WRITTEN REQUEST —
State how many lines in the entries below contain the string "makeQuery" and give only that number.

****************

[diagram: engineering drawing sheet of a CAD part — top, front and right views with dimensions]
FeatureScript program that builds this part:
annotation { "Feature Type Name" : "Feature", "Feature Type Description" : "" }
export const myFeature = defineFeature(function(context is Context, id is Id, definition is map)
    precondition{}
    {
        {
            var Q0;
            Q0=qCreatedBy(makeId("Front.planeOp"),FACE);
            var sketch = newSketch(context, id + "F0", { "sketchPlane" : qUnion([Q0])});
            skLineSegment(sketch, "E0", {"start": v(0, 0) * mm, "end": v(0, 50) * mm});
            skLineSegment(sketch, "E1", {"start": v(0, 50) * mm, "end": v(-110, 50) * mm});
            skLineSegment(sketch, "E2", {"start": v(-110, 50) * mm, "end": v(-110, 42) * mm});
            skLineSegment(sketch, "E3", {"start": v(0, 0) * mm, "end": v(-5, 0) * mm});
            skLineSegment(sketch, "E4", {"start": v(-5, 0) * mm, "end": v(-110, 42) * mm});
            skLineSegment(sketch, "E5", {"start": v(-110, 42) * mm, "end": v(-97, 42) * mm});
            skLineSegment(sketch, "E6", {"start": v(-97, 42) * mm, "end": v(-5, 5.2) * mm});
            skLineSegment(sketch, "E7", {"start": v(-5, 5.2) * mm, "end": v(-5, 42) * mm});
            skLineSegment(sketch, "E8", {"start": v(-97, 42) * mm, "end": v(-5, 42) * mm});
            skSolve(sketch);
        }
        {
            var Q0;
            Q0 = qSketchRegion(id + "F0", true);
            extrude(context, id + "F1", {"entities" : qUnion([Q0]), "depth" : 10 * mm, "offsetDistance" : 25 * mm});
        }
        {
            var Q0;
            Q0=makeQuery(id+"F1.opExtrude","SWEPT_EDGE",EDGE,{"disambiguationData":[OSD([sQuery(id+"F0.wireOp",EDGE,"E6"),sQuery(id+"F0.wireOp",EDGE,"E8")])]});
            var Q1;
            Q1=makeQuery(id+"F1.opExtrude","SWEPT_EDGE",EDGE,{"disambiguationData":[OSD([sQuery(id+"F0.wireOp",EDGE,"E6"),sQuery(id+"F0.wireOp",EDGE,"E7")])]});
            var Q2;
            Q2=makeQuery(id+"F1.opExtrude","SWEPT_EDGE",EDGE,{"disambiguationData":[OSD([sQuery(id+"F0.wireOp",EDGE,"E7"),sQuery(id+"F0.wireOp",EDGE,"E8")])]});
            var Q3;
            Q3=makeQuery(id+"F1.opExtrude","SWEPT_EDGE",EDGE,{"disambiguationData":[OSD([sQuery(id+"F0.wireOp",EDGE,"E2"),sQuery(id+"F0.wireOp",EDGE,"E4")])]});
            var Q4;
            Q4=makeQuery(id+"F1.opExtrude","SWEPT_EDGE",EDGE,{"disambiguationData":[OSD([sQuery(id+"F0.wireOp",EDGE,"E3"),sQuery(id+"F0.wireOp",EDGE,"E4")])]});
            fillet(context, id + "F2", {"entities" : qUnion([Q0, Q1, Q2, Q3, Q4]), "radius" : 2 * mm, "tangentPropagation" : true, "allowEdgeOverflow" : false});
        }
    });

****************

SOLUTION FOR THIS EXERCISE —
5